SELECTED EXCERPT:
┏━━
PRATT: In some ways, they`re greatly restricted. They shouldn`t be outlawed. That`s another unconstitutional invasion by our federal government.

MATTHEWS: Was J. Edgar Hoover a socialist, as well?

PRATT: Oh, yes. Very much a big government advocate. He`s the guy that really brought on the Depression with his big tariff.

MATTHEWS: No, J. Edgar Hoover.

PRATT: J. Edgar Hoover? I don`t know what his politics were.

MATTHEWS: Well, I thought they got rid of the machine guns back in the days of Elliot (ph) Ness, and you want to bring them back.

PRATT: That was a good deal before J. Edgar, really. Yes, I would. I would like to bring them back.

MATTHEWS: OK.

PRATT: That`s absolutely what the...

MATTHEWS: OK, you`re for machine guns...

(CROSSTALK)

MATTHEWS: Do you think you should be allowed to carry a tommy gun onto the Washington Mall if you feel like it?

PRATT: Just like Switzerland. Absolutely.

CORYELL: I would like to have a machine gun. I mean, not to carry...

MATTHEWS: Would you like to have the right -- do you have the right to walk down that mall you`re on right now carrying a machine gun?

CORYELL: Yes, I do. What I don`t have the right to do is murder people.

MATTHEWS: OK.

CORYELL: We don`t need 20,000 gun laws. We need one gun law that says, Thou shall not murder. That`s it.

MATTHEWS: OK. Do you need your gun to protect you from the federal government while you`re in Washington, Skip?

CORYELL: Not right now, no.

MATTHEWS: Not right now, but...

CORYELL: Not right now.

MATTHEWS: OK, would you? Larry, would you like to have a machine gun to protect you from the federal government?

PRATT: When they start shooting the way King George shot at our forefathers, they get the first shot. We get the last.

MATTHEWS: Do you expect that?

PRATT: I don`t know what to expect. These people are out of control, though.

MATTHEWS: Is it plausible that this government of ours which was elected by us, that wasn`t foisted on us by a royal crown in Britain -- do you think it`s plausible that it could come to attack you personally with guns?

PRATT: It`s not plausible until the moment it happens. It`s just something that -- for instance, the Jews weren`t expecting...

MATTHEWS: OK, so...

PRATT: ... in Nazi Germany.

MATTHEWS: OK, let me ask about President Obama. Do you believe he`s an American? You first, Larry.

PRATT: I don`t care whether...

MATTHEWS: I`m asking you...

PRATT: ... he`s an American or a foreigner.
┗━━
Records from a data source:
┏━━
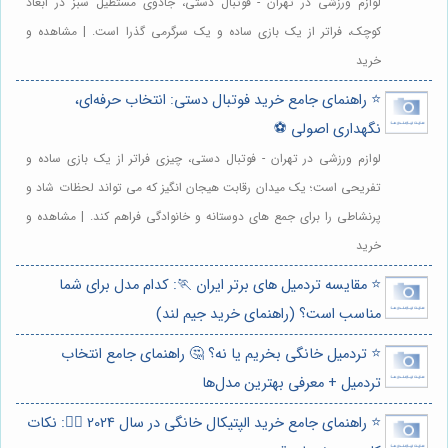
لوازم ورزشی در تهران - فوتبال دستی، جادوی مستطیل سبز در ابعاد
کوچک، فراتر از یک بازی ساده و یک سرگرمی گذرا است. | مشاهده و
خرید
⭐️ راهنمای جامع خرید فوتبال دستی: انتخاب حرفه‌ای،
نگهداری اصولی ⚽️
لوازم ورزشی در تهران - فوتبال دستی، چیزی فراتر از یک بازی ساده و
تفریحی است؛ یک میدان رقابت هیجان انگیز که می تواند لحظات شاد و
پرنشاطی را برای جمع های دوستانه و خانوادگی فراهم کند. | مشاهده و
خرید
⭐️ مقایسه تردمیل های برتر ایران 🏃: کدام مدل برای شما
مناسب است؟ (راهنمای خرید جیم لند)
⭐️ تردمیل خانگی بخریم یا نه؟ 🤔 راهنمای جامع انتخاب
تردمیل + معرفی بهترین مدل‌ها
⭐️ راهنمای جامع خرید الپتیکال خانگی در سال 2024 🏃‍♀️: نکات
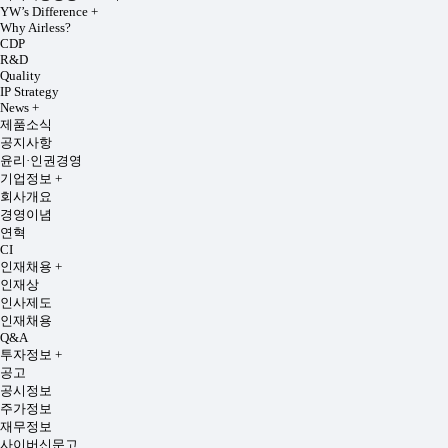
YW’s Difference
+
Why Airless?
CDP
R&D
Quality
IP Strategy
News
+
제품소식
공지사항
윤리·인권경영
기업정보
+
회사개요
경영이념
연혁
CI
인재채용
+
인재상
인사제도
인재채용
Q&A
투자정보
+
공고
공시정보
주가정보
재무정보
사이버신문고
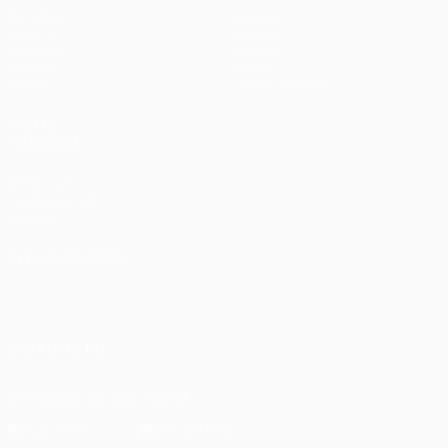
Partidos
Equipos
UEFA.tv
Noticias
Sorteos
Historia
Gaming
Sobre
Datos
Tienda (clubes)
VISITE
TAMBIÉN
UEFA.com
Fundación de
la UEFA
ELEGIR IDIOMA
Español
English
Français
Deutsch
Русский
Español
Italiano
Português
SÍGANOS EN
Descarga la app oficial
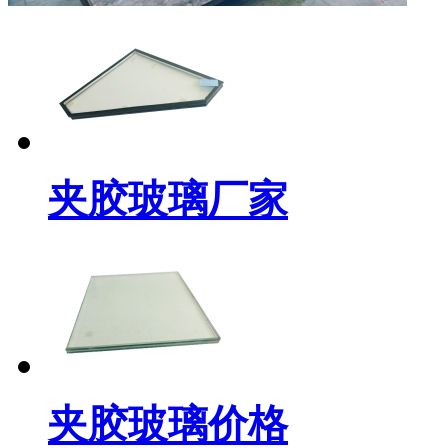
夹胶玻璃厂家
夹胶玻璃价格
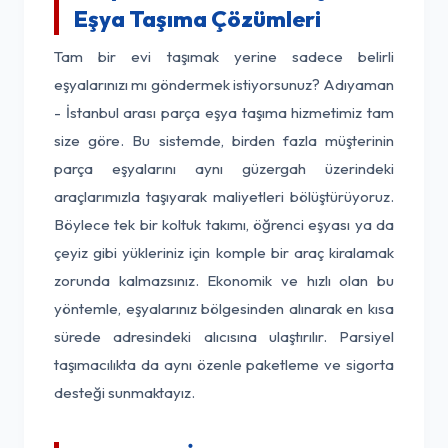
Eşya Taşıma Çözümleri
Tam bir evi taşımak yerine sadece belirli
eşyalarınızı mı göndermek istiyorsunuz? Adıyaman
- İstanbul arası parça eşya taşıma hizmetimiz tam
size göre. Bu sistemde, birden fazla müşterinin
parça eşyalarını aynı güzergah üzerindeki
araçlarımızla taşıyarak maliyetleri bölüştürüyoruz.
Böylece tek bir koltuk takımı, öğrenci eşyası ya da
çeyiz gibi yükleriniz için komple bir araç kiralamak
zorunda kalmazsınız. Ekonomik ve hızlı olan bu
yöntemle, eşyalarınız bölgesinden alınarak en kısa
sürede adresindeki alıcısına ulaştırılır. Parsiyel
taşımacılıkta da aynı özenle paketleme ve sigorta
desteği sunmaktayız.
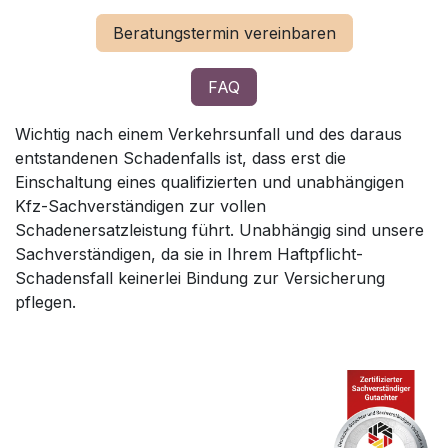
Beratungstermin vereinbaren
FAQ
Wichtig nach einem Verkehrsunfall und des daraus
entstandenen Schadenfalls ist, dass erst die
Einschaltung eines qualifizierten und unabhängigen
Kfz-Sachverständigen zur vollen
Schadenersatzleistung führt. Unabhängig sind unsere
Sachverständigen, da sie in Ihrem Haftpflicht-
Schadensfall keinerlei Bindung zur Versicherung
pflegen.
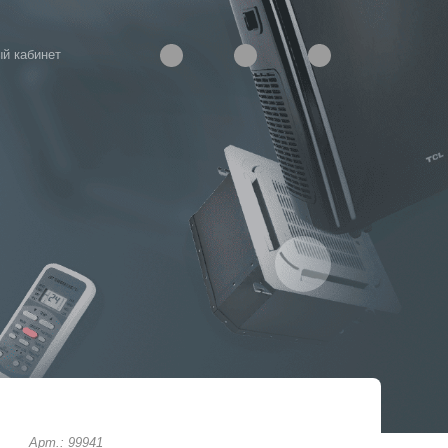
й кабинет
Арт.: 99941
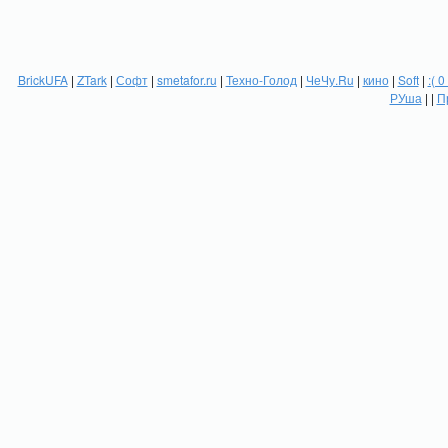
BrickUFA
|
ZTark
|
Софт
|
smetafor.ru
|
Техно-Голод
|
ЧеЧу.Ru
|
кино
|
Soft
|
:( 0
РУша
| |
П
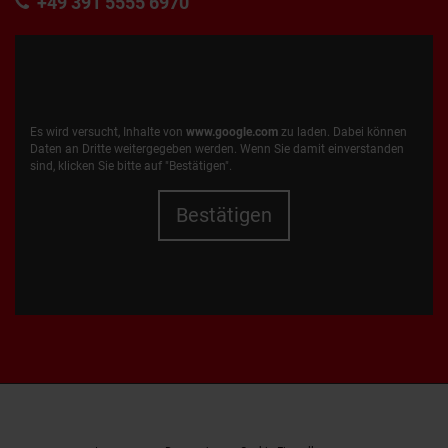
+49 391 5555 6970
Es wird versucht, Inhalte von
www.google.com
zu laden. Dabei können
Daten an Dritte weitergegeben werden. Wenn Sie damit einverstanden
sind, klicken Sie bitte auf "Bestätigen".
Bestätigen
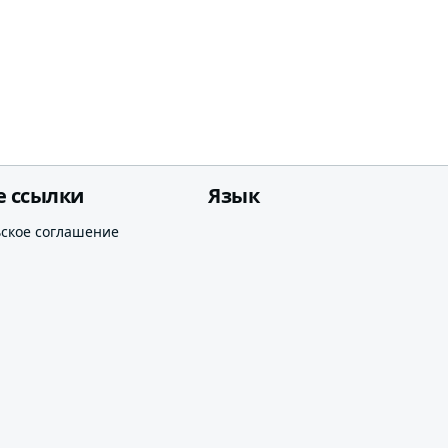
е ссылки
Язык
ьское соглашение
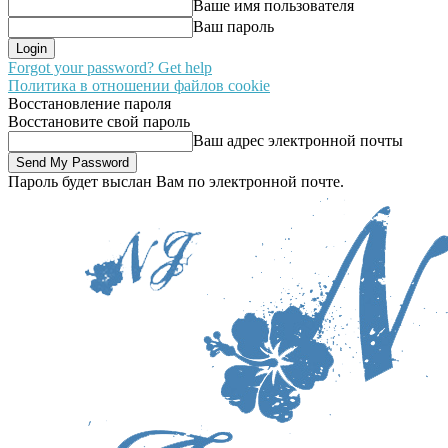
Ваше имя пользователя
Ваш пароль
Forgot your password? Get help
Политика в отношении файлов cookie
Восстановление пароля
Восстановите свой пароль
Ваш адрес электронной почты
Пароль будет выслан Вам по электронной почте.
┗━━
REQUEST 1:
List every person the gun-rights interview transcript mentions by name who is not one of its speakers.
REQUEST 2:
In the gun-rights interview transcript, what does Coryell say the single gun law needed should state?
REQUEST 3:
Proceed with the gun-rights interview transcript, continuing directly from its final line.

ANSWER SECTION 1:
J. Edgar Hoover, Elliot Ness, King George, President Obama

ANSWER SECTION 2:
Thou shall not murder.

ANSWER SECTION 3:
MATTHEWS: ... a question.

PRATT: The man is an un-American...

MATTHEWS: Sir, if you can`t answer this question, it`s the last one I`m putting to you.

PRATT: Listen, you take the answer I`m giving you...

MATTHEWS: Do you think he`s an American?

PRATT: ... because that`s the way it`s going to have to work. He is un-American in the way he thinks.

MATTHEWS: OK...

PRATT: He hates this country. He hates the Constitution. He`s a socialist and he`s trying to grab every bit of power he can!

MATTHEWS: What was he teaching...

PRATT: That`s the answer.

MATTHEWS: What was his specialty at University of Chicago law school? Wasn`t he teaching constitutional law?

PRATT: He was teaching Saul Alinsky combat -- street combat methods, that`s what he was doing.

MATTHEWS: At the University of Chicago law school?

PRATT: That`s exactly right.

MATTHEWS: Where do you get this from?

PRATT: From the blackboard that he was photographed in front of.

MATTHEWS: OK, let me ask you about Obama -- you won`t tell me whether he`s a citizen or not. You have a problem with that question, I guess.

PRATT: I don`t care whether he is or not!

MATTHEWS: Well, what`s your answer?

PRATT: I don`t know! I don`t care!

MATTHEWS: So you`re not willing to vouch for him as an American.

PRATT: All I know is I want to get him out of office as soon as I can!

MATTHEWS: OK, you won`t answer the question. How about Skip? Will you answer the question? Is Obama president of the United States? Is he legitimately elected? Is he a citizen of our country?

CORYELL: As far as I know, he was legitimately elected to the office of president. He is my president until someone proves differently. He is my president, yes.

MATTHEWS: OK. But you won`t back that up. You`re not with him on that, Larry, right, so we have a disagreement here.

PRATT: Hey, you can make anybody disagreeable, Chris. Way to go!

(LAUGHTER)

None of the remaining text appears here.